▶ **What you should do**: Return the complete listing exactly as it reads, with each picture removed.

##############################

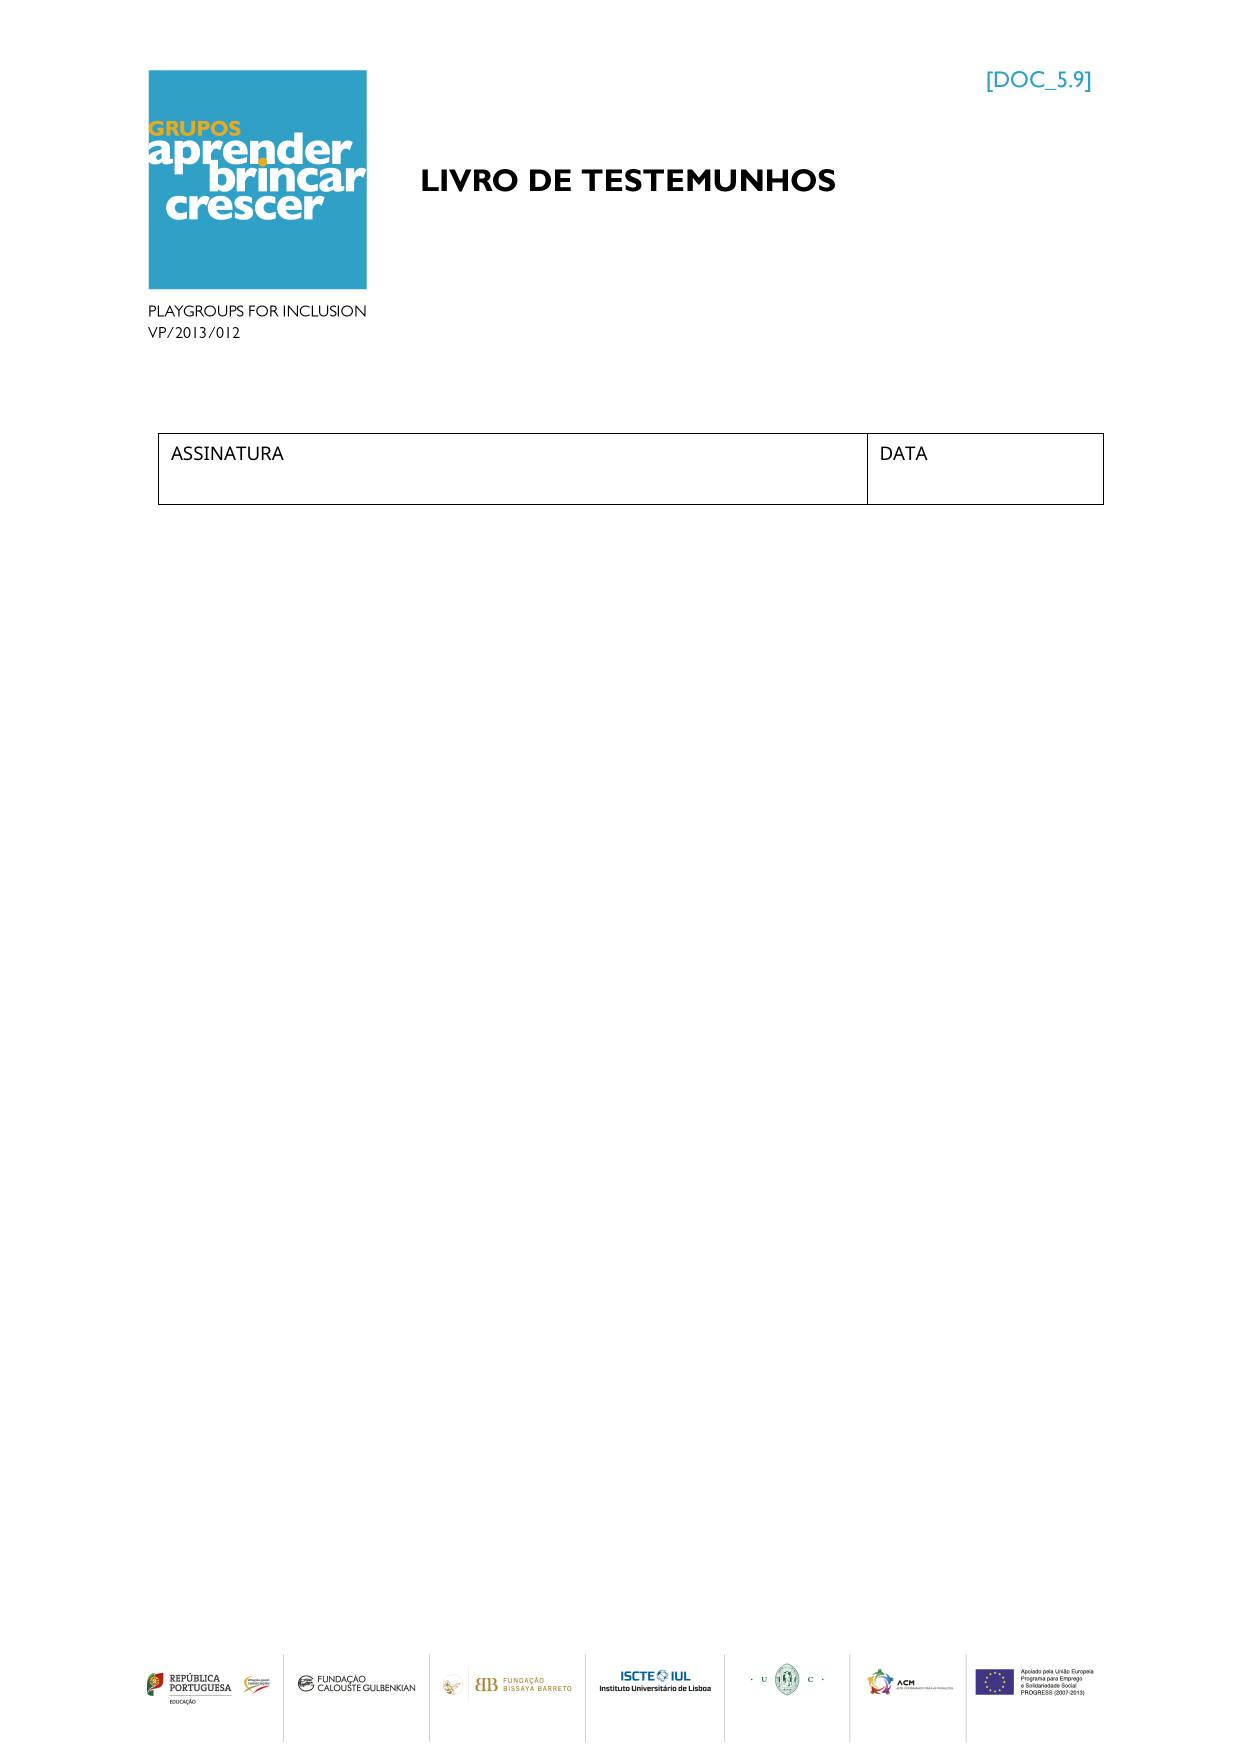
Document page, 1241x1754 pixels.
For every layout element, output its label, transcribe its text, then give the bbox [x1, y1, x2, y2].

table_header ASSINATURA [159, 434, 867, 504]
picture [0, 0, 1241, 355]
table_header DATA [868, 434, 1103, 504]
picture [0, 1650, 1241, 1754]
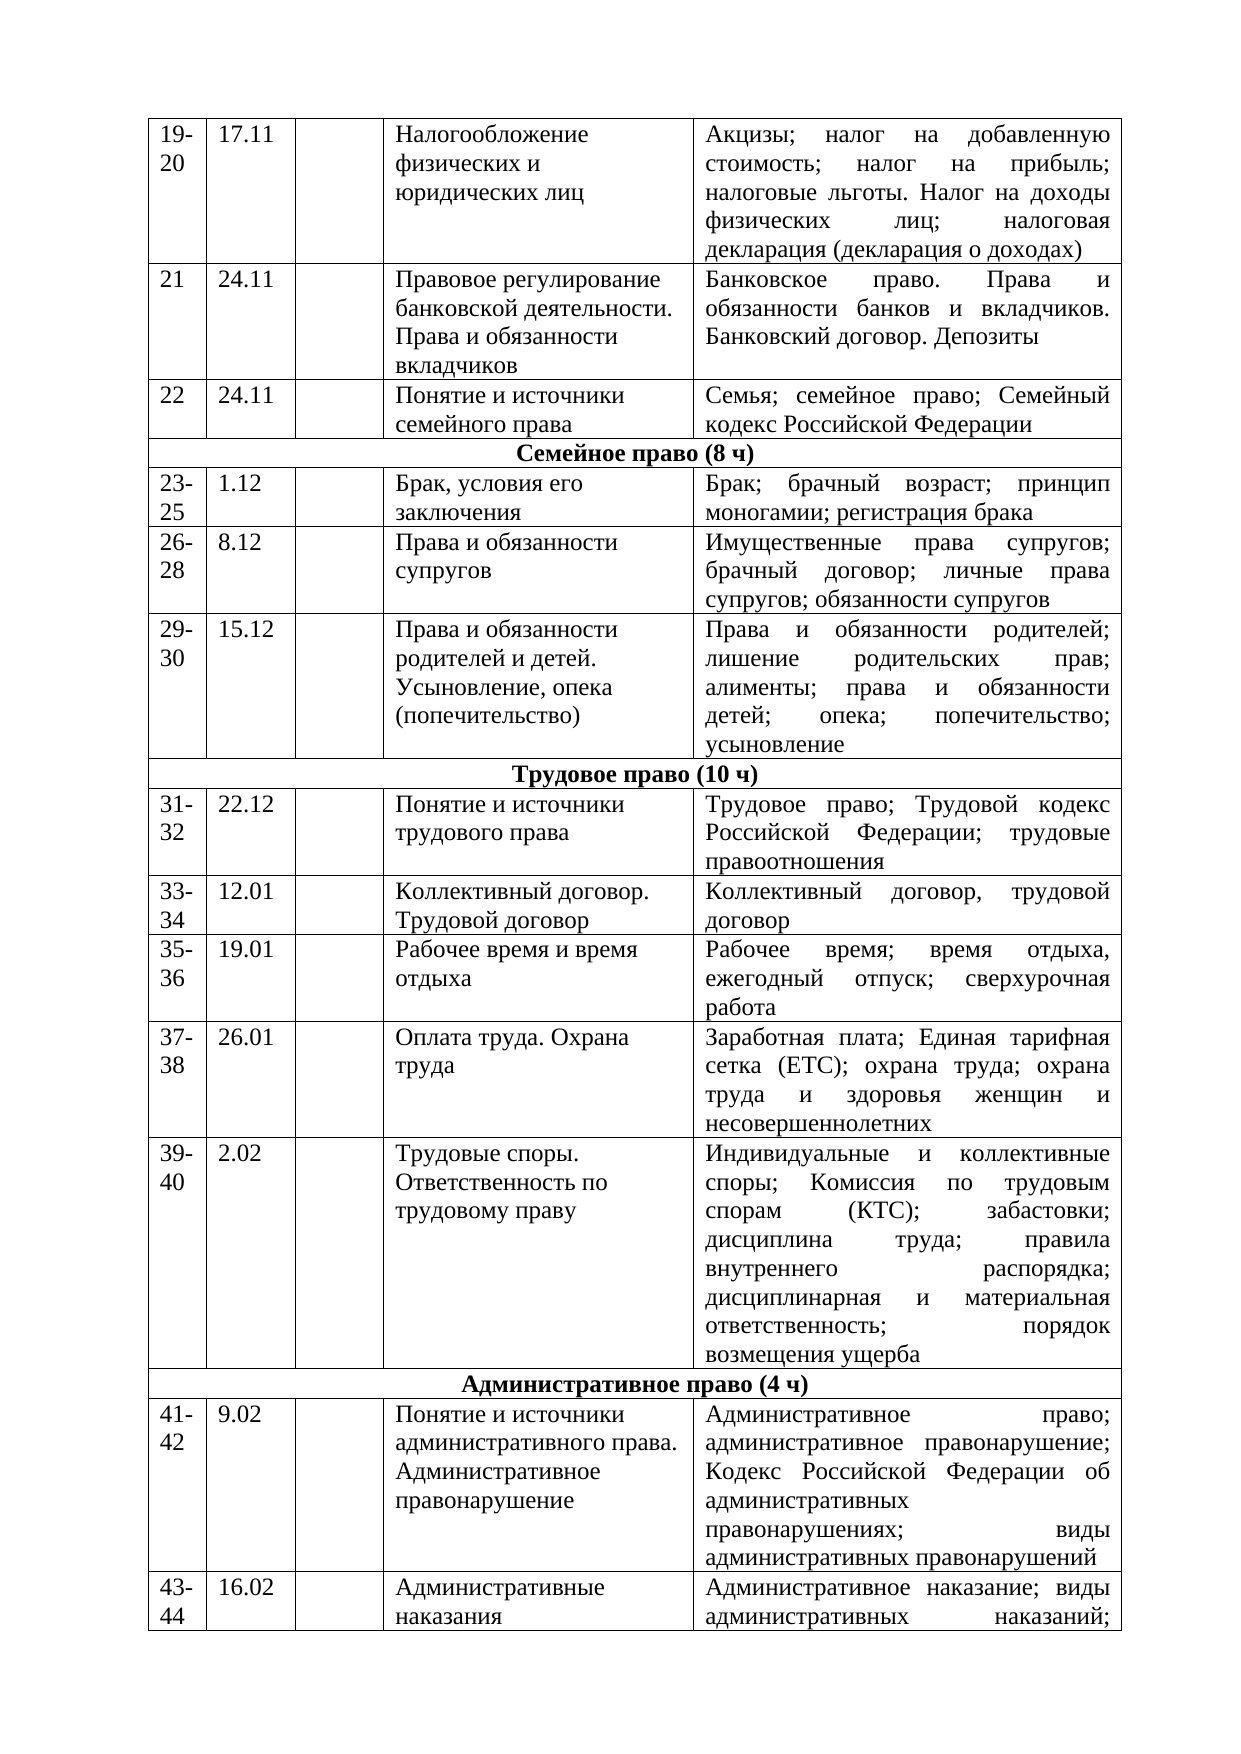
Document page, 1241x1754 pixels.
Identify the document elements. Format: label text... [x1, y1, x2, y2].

##############################

▶ **Result**:
Document page, 1241x1754 pixels.
For every layout element, output its label, transcribe its text, then give the bbox [x1, y1, x2, y2].

table_header ASSINATURA [159, 434, 867, 504]
picture [0, 0, 1241, 355]
table_header DATA [868, 434, 1103, 504]
picture [0, 1650, 1241, 1754]
Document page, 1241x1754 pixels.
Identify the document elements. Format: label text... [x1, y1, x2, y2].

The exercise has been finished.